Google’s Eric Schmidt on Privacy, Politics and Facebook
He may not be CEO anymore, but Eric Schmidt still has plenty to say about Google.
Now the executive chairman, Schmidt is also the interview guest kicking off this year’s D: All Things Digital conference in Rancho Palos Verdes, Calif.
6:00 pm: Well, it’s almost game time. Things haven’t quite kicked off as yet, but stay tuned here and you won’t miss a beat.
In the meantime, the Holy Roman Empire was neither Holy, nor Roman nor an Empire. Discuss.
6:03 pm: The doors are opening and folks are sprinting to their seats. Oh, wait, that’s my line for next week’s WWDC live blog.
But folks are taking their seats.
6:07 pm: By the way, we are livestreaming Schmidt’s chat (and two other D speeches) at AllThingsD.com. But, rest assured, you can also tune into this live blog and not miss a beat.
Livestream or liveblog. We’re all about options.
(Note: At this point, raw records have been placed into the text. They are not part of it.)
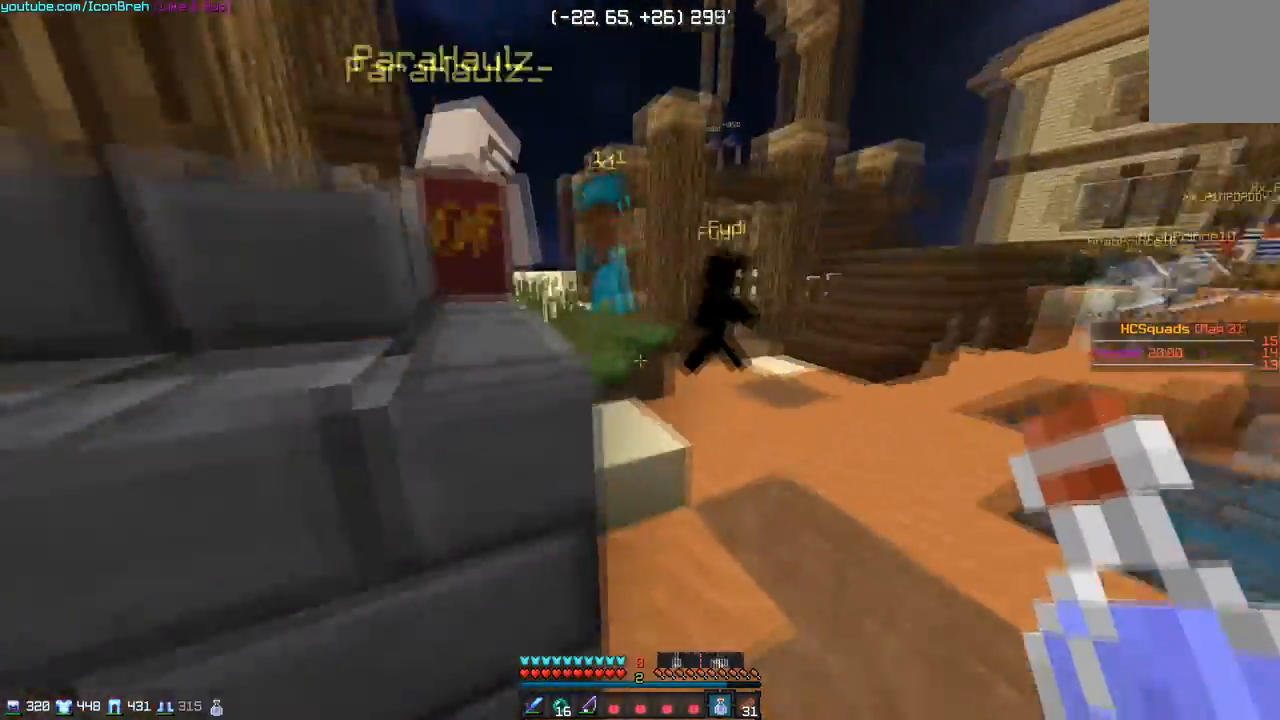
{"keys": ["w"], "mouse": [], "events": [[200, "d", "down"], [450, "d", "up"]]}
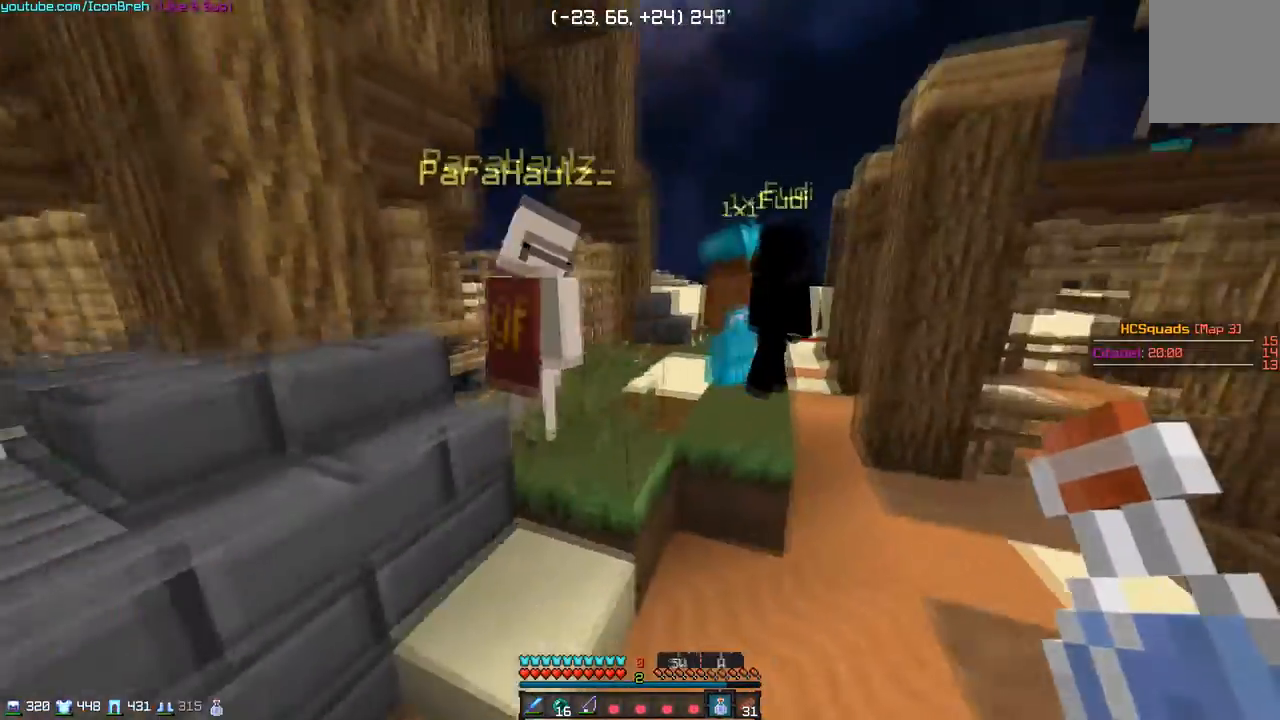
{"keys": ["d", "w"], "mouse": [], "events": [[300, "d", "down"]]}
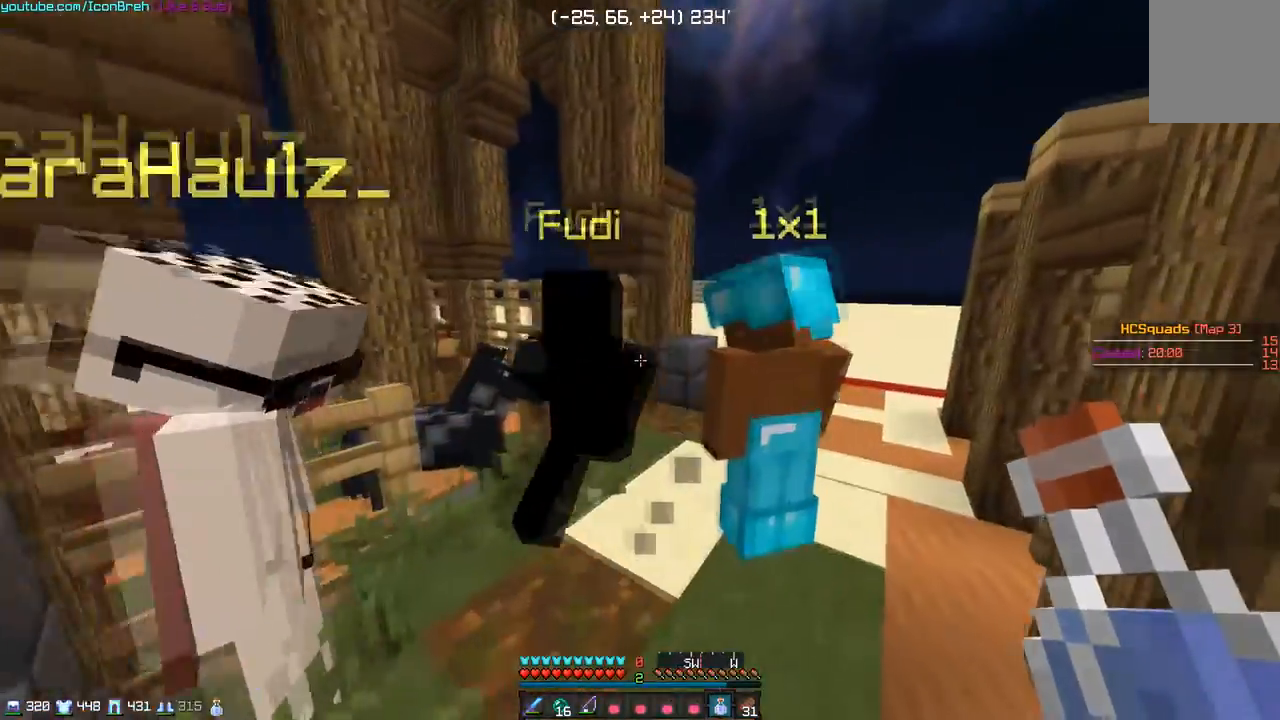
{"keys": ["w"], "mouse": [], "events": [[117, "d", "up"]]}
But, if you aren’t here, you are missing out on some serious nerdspotting and mingling opportunities, not to mention this tech-filled schwag bag.
6:13 pm: We’ve still got music playing. But not that conference-call hold music. We’re rocking out to “Pride and Joy” by Stevie Ray Vaughan.
6:19 pm: The first speaker has taken the stage and it is Wall Street Journal managing editor Robert Thomson, who notes that 200,000 people are paying for Wall Street Journal tablet subscriptions in one form or another.
6:21 pm: And next up, acting CEO of News Corp… Jane Lynch.
6:21 pm: “As temporary head honcho of News Corp.,” Lynch says she is making a few changes to the company.
“Number one, The Daily. Never heard of it. Never seen it. So clearly I am shutting it down.”
She also says she is adding a comics page to the front of the Journal, including Cathy and the Family Circus to the front page.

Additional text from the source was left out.